Records for the exercise
--

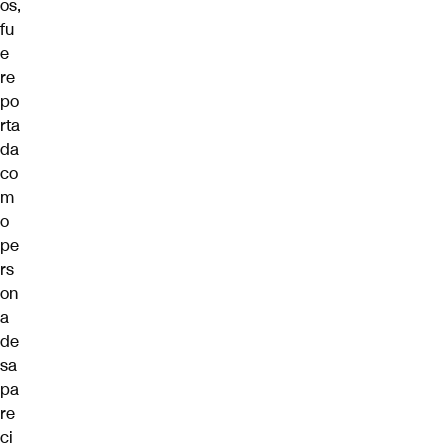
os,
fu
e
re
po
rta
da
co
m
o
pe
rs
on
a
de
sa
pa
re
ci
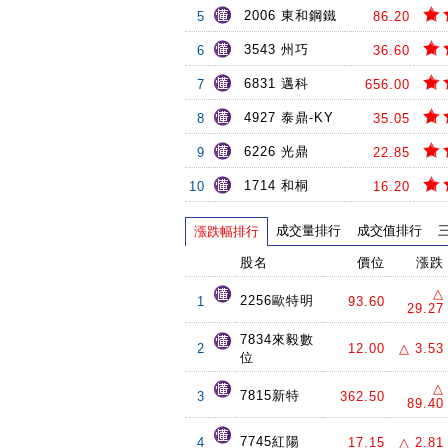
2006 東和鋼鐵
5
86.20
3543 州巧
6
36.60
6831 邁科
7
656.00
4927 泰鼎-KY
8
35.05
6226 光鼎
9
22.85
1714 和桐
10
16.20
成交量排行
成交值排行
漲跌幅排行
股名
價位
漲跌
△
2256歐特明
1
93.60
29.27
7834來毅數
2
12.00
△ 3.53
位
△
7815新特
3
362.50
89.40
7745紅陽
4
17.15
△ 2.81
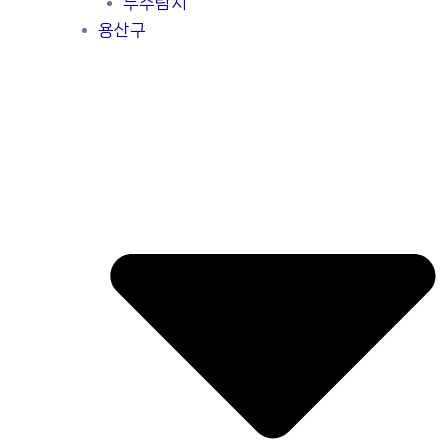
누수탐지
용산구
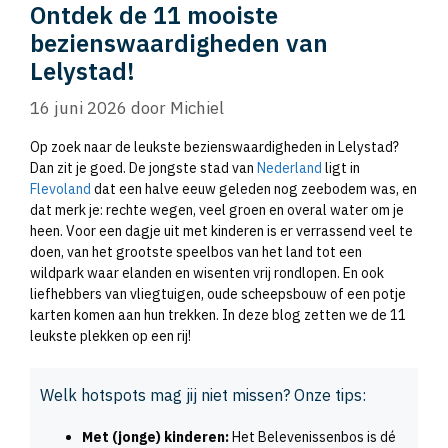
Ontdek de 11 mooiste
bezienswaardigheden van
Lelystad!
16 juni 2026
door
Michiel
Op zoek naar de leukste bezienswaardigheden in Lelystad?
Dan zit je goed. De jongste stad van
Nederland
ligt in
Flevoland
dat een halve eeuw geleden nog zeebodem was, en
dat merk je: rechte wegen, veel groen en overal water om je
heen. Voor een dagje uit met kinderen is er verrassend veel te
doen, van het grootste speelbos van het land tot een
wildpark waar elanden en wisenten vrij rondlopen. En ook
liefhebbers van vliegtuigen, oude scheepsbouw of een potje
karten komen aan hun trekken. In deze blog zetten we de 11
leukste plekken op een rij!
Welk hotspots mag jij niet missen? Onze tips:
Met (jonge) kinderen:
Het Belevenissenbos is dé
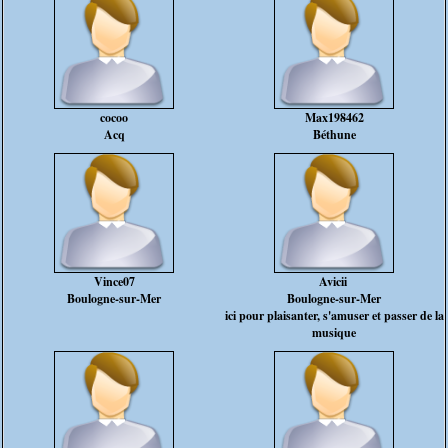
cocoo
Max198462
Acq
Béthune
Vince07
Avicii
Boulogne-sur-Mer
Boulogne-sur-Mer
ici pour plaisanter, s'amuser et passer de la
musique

--

Problem to work on
The copy you write out must match the entries word for word, minus their pictures.

Solution to the exercise
os,
fu
e
re
po
rta
da
co
m
o
pe
rs
on
a
de
sa
pa
re
ci
2006 東和鋼鐵
5
86.20
3543 州巧
6
36.60
6831 邁科
7
656.00
4927 泰鼎-KY
8
35.05
6226 光鼎
9
22.85
1714 和桐
10
16.20
成交量排行
成交值排行
漲跌幅排行
股名
價位
漲跌
△
2256歐特明
1
93.60
29.27
7834來毅數
2
12.00
△ 3.53
位
△
7815新特
3
362.50
89.40
7745紅陽
4
17.15
△ 2.81
누수탐지
용산구
Ontdek de 11 mooiste
bezienswaardigheden van
Lelystad!
16 juni 2026
door
Michiel
Op zoek naar de leukste bezienswaardigheden in Lelystad?
Dan zit je goed. De jongste stad van
Nederland
ligt in
Flevoland
dat een halve eeuw geleden nog zeebodem was, en
dat merk je: rechte wegen, veel groen en overal water om je
heen. Voor een dagje uit met kinderen is er verrassend veel te
doen, van het grootste speelbos van het land tot een
wildpark waar elanden en wisenten vrij rondlopen. En ook
liefhebbers van vliegtuigen, oude scheepsbouw of een potje
karten komen aan hun trekken. In deze blog zetten we de 11
leukste plekken op een rij!
Welk hotspots mag jij niet missen? Onze tips:
Met (jonge) kinderen:
Het Belevenissenbos is dé
cocoo
Max198462
Acq
Béthune
Vince07
Avicii
Boulogne-sur-Mer
Boulogne-sur-Mer
ici pour plaisanter, s'amuser et passer de la
musique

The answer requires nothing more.